Misc points relevant to the video above
-rational capacity for knowledge is potentially infinite. Our intellects now are not infinitely actuated, no doubt. But it is exactly the lack of limit to their capacity to be intentionally actuated which makes us intellectual. It is incorrect to say "the intellect can only hold a finite amount of 'data'". To my estimation, the finite capacity of the intellect isn't the formal reason for the non-comprehensiveness, nor God's infinitude, but the knower-known distinction and potency-act relation behind knowledge metaphysically.
-This was touched on above too, but the lack of abstraction poses no issue since God (or even a separate substance) is pure form. We cannot abstract their form from matter they do not have, but luckily they are knowable as such and can be the very forms we think in. Similarly, they are intrinsically knowable or "thinkable" in many ways without the need for separating their parts out (thus Thomas says an angel can think physical beings through its own essence).
-non-comprehensive is best read as "ever-new", or "always fresh". An apt analogy might be to how you truly know your wife or parents. Yet their personalities are a perpetual source of fresh intelligible aspects; you will never finish knowing (or loving) them.
-most importantly note that all the above can do is show that the idea of the beatific vision is not contradictory. There is no proof that there will in fact be beatitude.
-as I mentioned in the first comment, if we know an effect, "ignorance" of its cause is impossible. It's not that the Latins are more optimistic, its that they are better at metaphysics lol. Causality just is a (formal, final, efficient) transmission of what the agent is. Ignorance of the cause through its effect (indeed the inability to derive knowledge of any being as such through any other being) would imply the external diversification of being (true "poppycock").

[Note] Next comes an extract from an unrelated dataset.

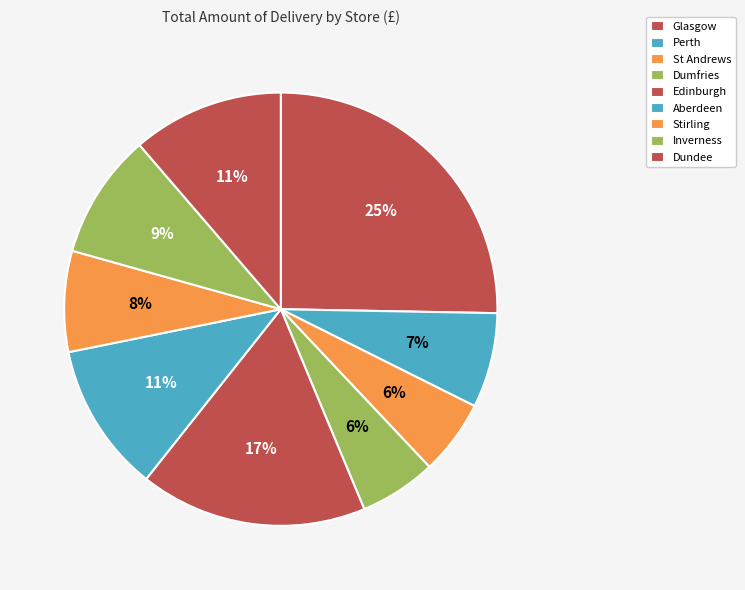

To the nearest percent, what portion does St Andrews represent?

6%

This is exactly what the palamite essence-energy distinction implies: that being is equivocally predicated of the essence and everything else, that being is extrinsically diversified, as if by addition of the differences "essence" vs "everything else". It is an ad-hoc attempt to philosophize about God having already accepted a philosophically-incorrect notion of being (and so of God).
This is most powerfully indicated by the implication that a being characterized by a real, non-relational distinction (as between "essence" & "activity") would itself, as composite, require a cause: the factor of identity between its parts would not be due to those parts, would have to be extrinsically imposed. This is no "god".
The palamite would no doubt retort that the Thomist immanentizes God or eternalizes creatures [when he says they share some positive perfection with the Divine Essence]. I have encountered many who resort to "modal collapse" arguments against God's simplicity (in favor of the palamite distinction in God) for this reason.
But this is just to ignore the entire doctrine of participation above (as ALWAYS involving asymmetry, distinction, inequality between act & potency). Causation & participation always involve a factor of identity between agent & patient; yet the very difference between act & potency guarantees there will always be an inequality & unbridgeable difference between them.